# Given data
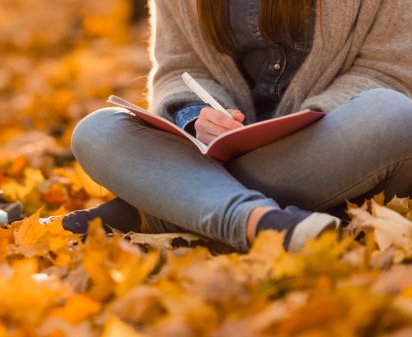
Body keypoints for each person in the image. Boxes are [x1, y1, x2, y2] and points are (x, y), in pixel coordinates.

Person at [48, 0, 412, 252]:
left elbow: (387, 71)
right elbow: (180, 68)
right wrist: (197, 115)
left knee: (395, 115)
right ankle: (262, 222)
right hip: (217, 151)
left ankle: (154, 210)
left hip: (331, 142)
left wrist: (301, 122)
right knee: (99, 131)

# What the exercise asks
Find how many lines of the entries contain "right". Respond with the number only.

# Solution to the exercise
5